On Wed, 24 Feb 2010 12:57:46 -0500, Orval Fairbairn wrote:

> Speaking as an aeronautical engineer: The answer is: No difference.

Gracias... burning question put to rest.
--
Dallas

Dallas wrote:

>
> Have you ever seen those short strands of yarn some glider pilots tape to
> the front of their canopies? The goal is to keep the strand straight down
> the centerline during a turn which can only be accomplished if there is
> equal airflow on either side of the hull.
>


Actually, yes, I have a comm rating in gliders, but that string is on
the wind screen,
not sure if it reflects the forces on the vertical stab. I don't know,
maybe someone does.

Dallas wrote:
> Have you ever seen those short strands of yarn some glider pilots tape to
> the front of their canopies? The goal is to keep the strand straight down
> the centerline during a turn which can only be accomplished if there is
> equal airflow on either side of the hull.

Being a glider pilot, I beg to differ:

First, to keep the yaw string centered in a turn, one must apply some
amount of rudder. A coordinated turn is a turn around all three axes.
The required amount of rudder depends a lot on the glider type and of
course the bank angle.

Second, the optimal position of the yaw string in a turn is *not*
centered, but slightly outside, because the cockpit is situated in front
of the turn radius. (A second reason is that for various reasons you
want the glider to slightly slip into the turn, hence the yaw string to
point slightly to the outside, but that's another story altogether.)

And third, the situation at the windscreen is not the same as the
situation at the rudder.


All that said, the lateral forces at the fin are pretty small during a
coordinated turn. But coodinated flight is only part of the story.

On Sun, 28 Feb 2010 13:54:54 +0100, John Smith wrote:

> Second, the optimal position of the yaw string in a turn is *not*
> centered, but slightly outside

Ok.. the spam can pilot stands corrected.

Funny, I tried the string thingie on my Cessna and almost crashed trying to
keep it centered.

:-/
--
Dallas

Dallas wrote:
> On Sun, 28 Feb 2010 13:54:54 +0100, John Smith wrote:
>
>> Second, the optimal position of the yaw string in a turn is *not*
>> centered, but slightly outside
>
> Ok.. the spam can pilot stands corrected.
>
> Funny, I tried the string thingie on my Cessna and almost crashed trying to
> keep it centered.
>
> :-/

Is your Cessna a twin?

In a single, the string does not work with the fan just in front of it.

A twin is a different story, see e.g.
<http://www.airliners.net/photo/Embry-Riddle-Aeronautical-University/Diamond-DA-42-Twin/1413056/L/&sid=d969e71238e1e84442331da93fb3cb59>

--

Tauno Voipio

On Feb 27, 2:08 pm, Dallas > wrote:

> To me, coordinated is coordinated. Sure, there are micro disruptions that
> try to produce a yaw that the vertical stabilizer is called upon to resist,
> after all, that's why it's there.
>
> But, in a coordinated turn, the goal is to balance the pressure on both
> sides of the stabilizer.

The rudder/fin produces a lateral force to cause the coordination and
will generate a tip vortex. Otherwise, why would we need the vertical
surface?

Dan

On Sun, 28 Feb 2010 21:37:05 +0200, Tauno Voipio wrote:

> In a single, the string does not work with the fan just in front of it.

Oh... so that's what the problem was..

:- )

(I was kidding :- )
.....
→ **Stated task 1**: In the yaw string thread, what position of the yaw string does the glider pilot call optimal during a turn?
→ **Stated task 2**: Write the next part of the yaw string thread, picking up after its final message.

→ **Extracted material**:
.....
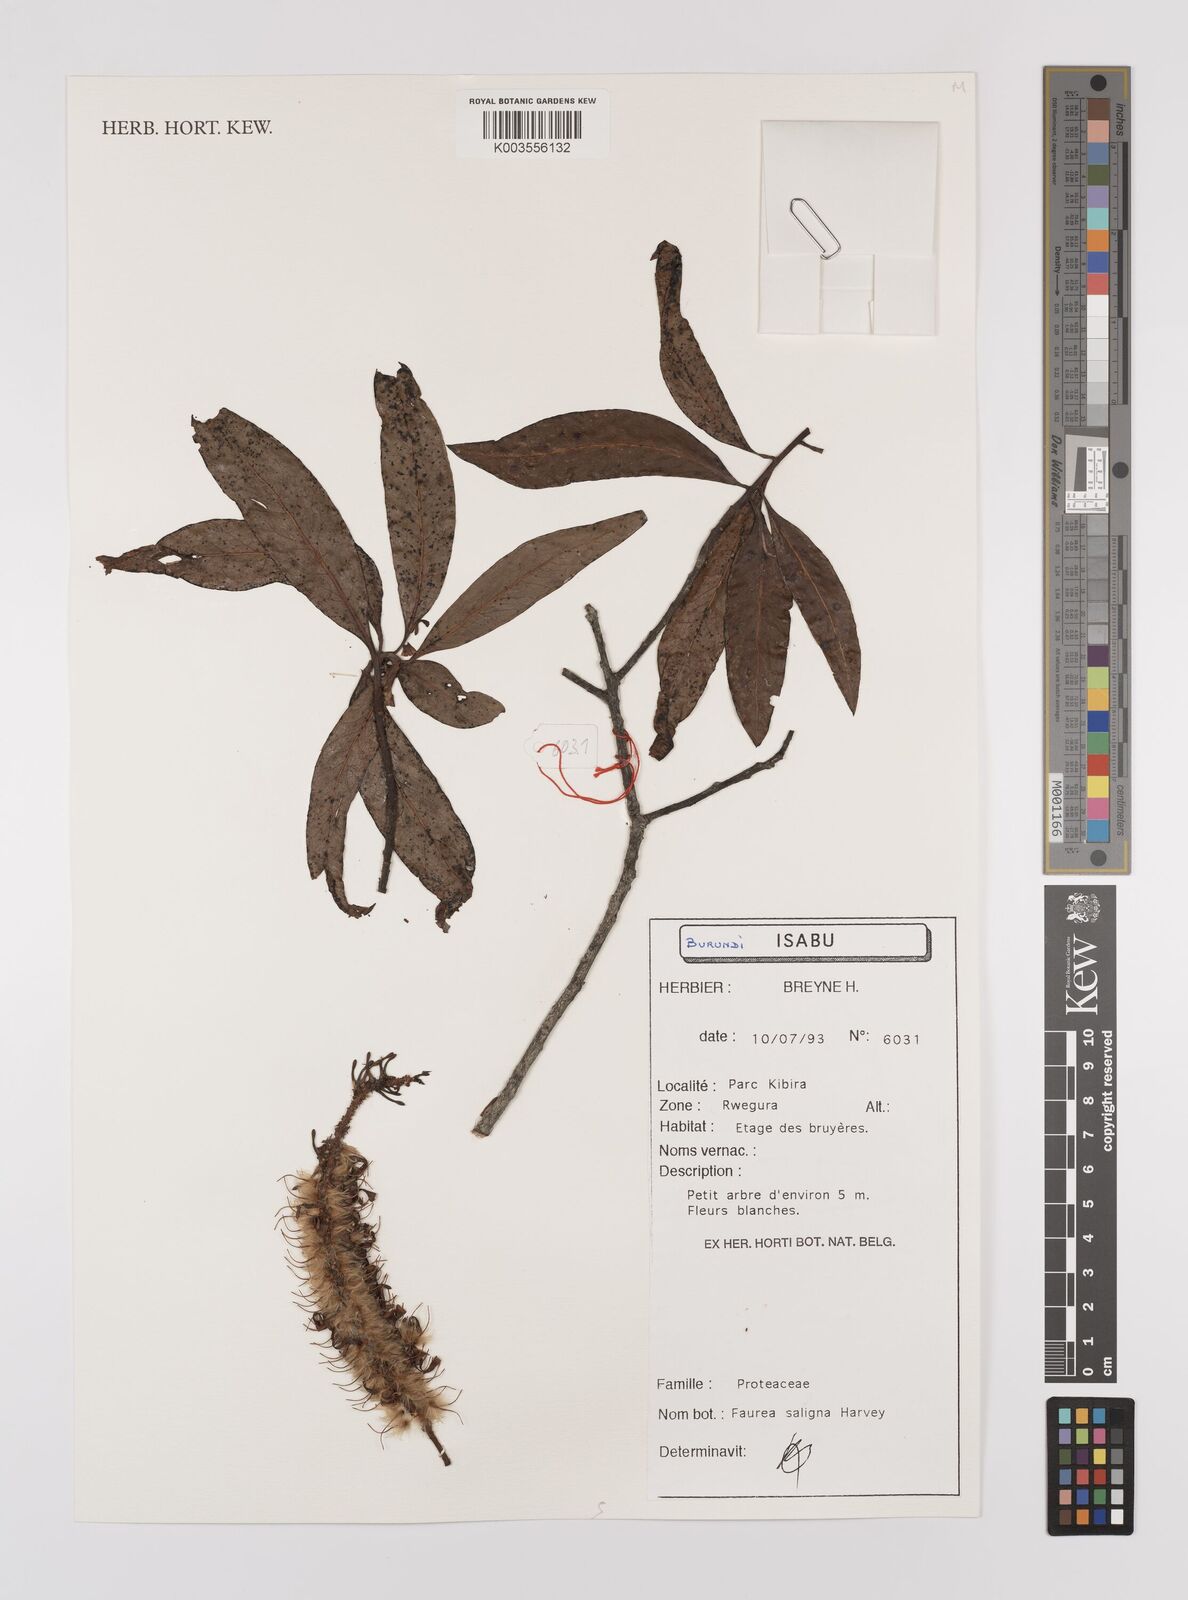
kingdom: Plantae
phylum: Tracheophyta
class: Magnoliopsida
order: Proteales
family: Proteaceae
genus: Faurea
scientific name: Faurea saligna
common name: African bean
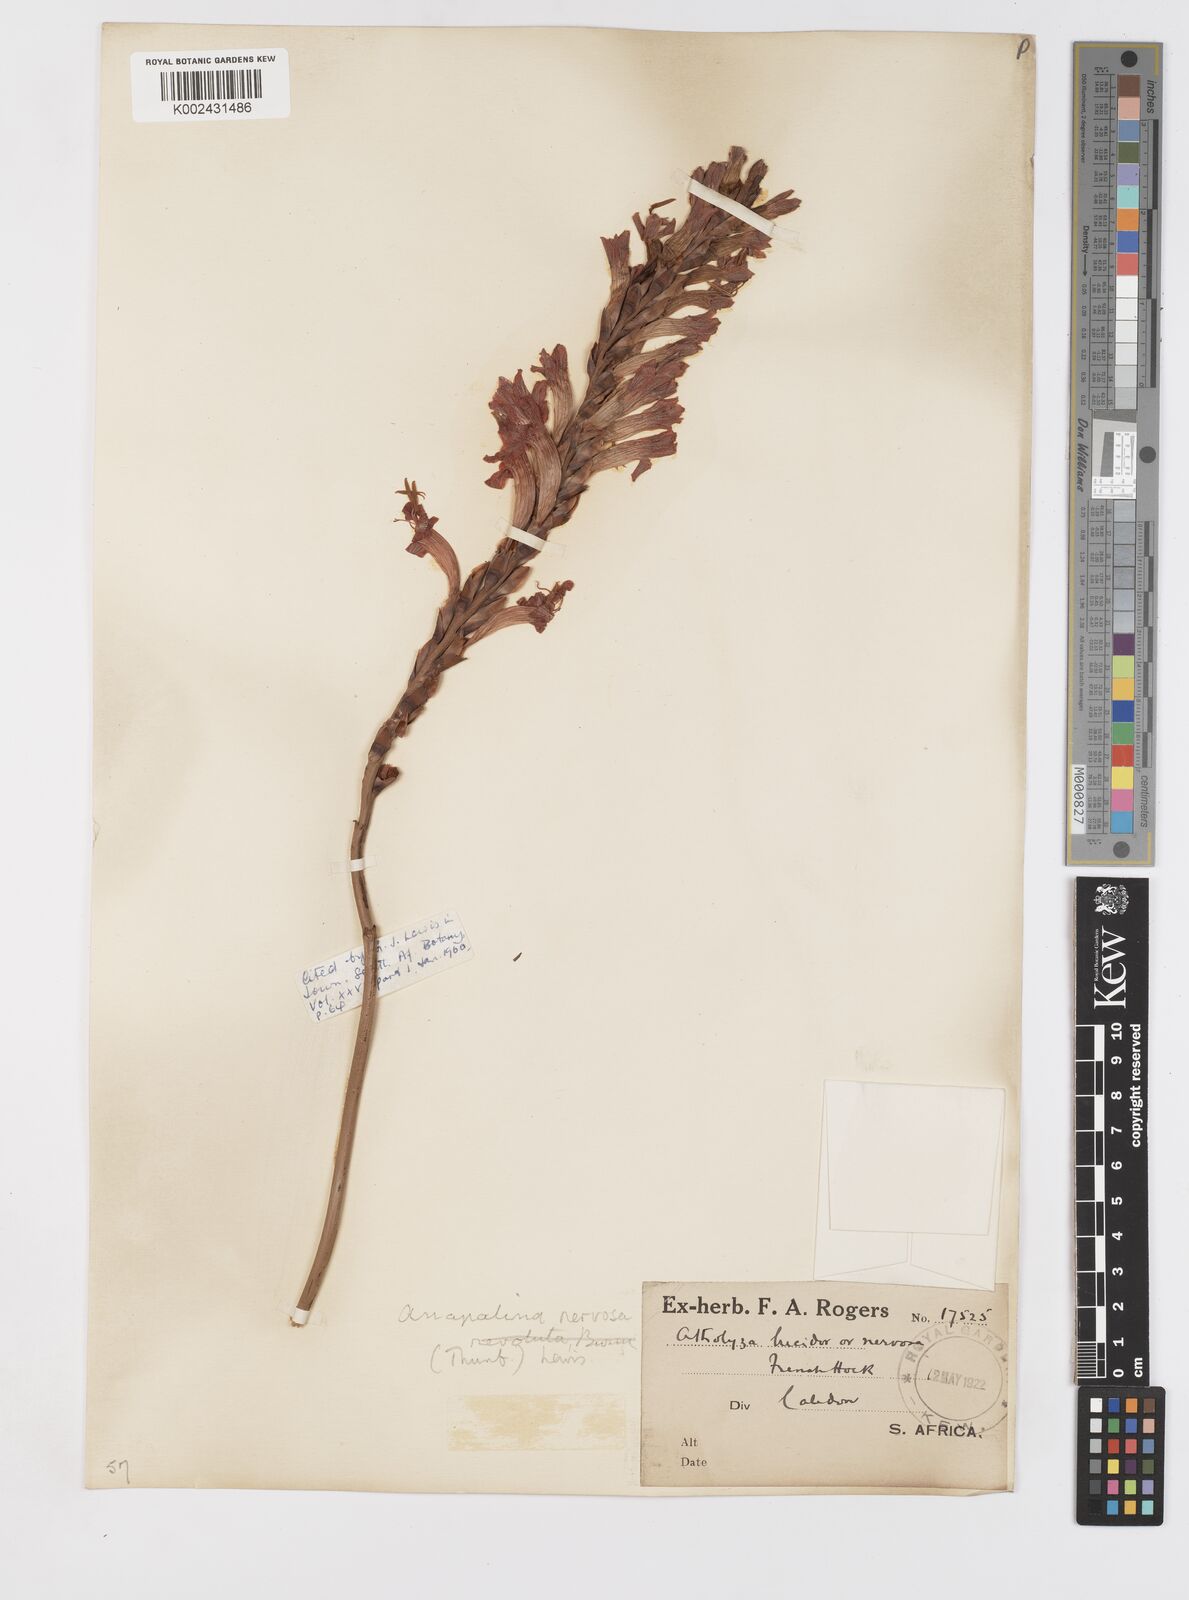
.....
→ **Result 1**: Slightly outside rather than centered, because the cockpit sits in front of the turn radius.

→ **Result 2**:
--
Dallas

On Feb 28, 5:38*pm, wrote:
> On Feb 27, 2:08 pm, Dallas > wrote:
>
> > To me, coordinated is coordinated. *Sure, there are micro disruptions that
> > try to produce a yaw that the vertical stabilizer is called upon to resist,
> > after all, that's why it's there.
>
> > But, in a coordinated turn, the goal is to balance the pressure on both
> > sides of the stabilizer.
>
> The rudder/fin produces a lateral force to cause the coordination and
> will generate a tip vortex. Otherwise, why would we need the vertical
> surface?
>
> Dan

I am clearly missing something here. I use the control surfaces to
roll into a turn, then return them to neutral and trim away the back
pressure once the desired bank is established in a coordinated turn. I
don't think in that case the airplane knows it's in a turn. The G
vector in normal to the wings and the fuselage centerline, but we
will of course be experiencing more than 1 G.

I won't bother posting to the other topic of interest, but most of us
who are rated simply file IFR and don't worry about cloud separation,
except for the concern that someone not flying on an instrument flight
plan may be poking around. Solid IMC is
somewhat better in that sense.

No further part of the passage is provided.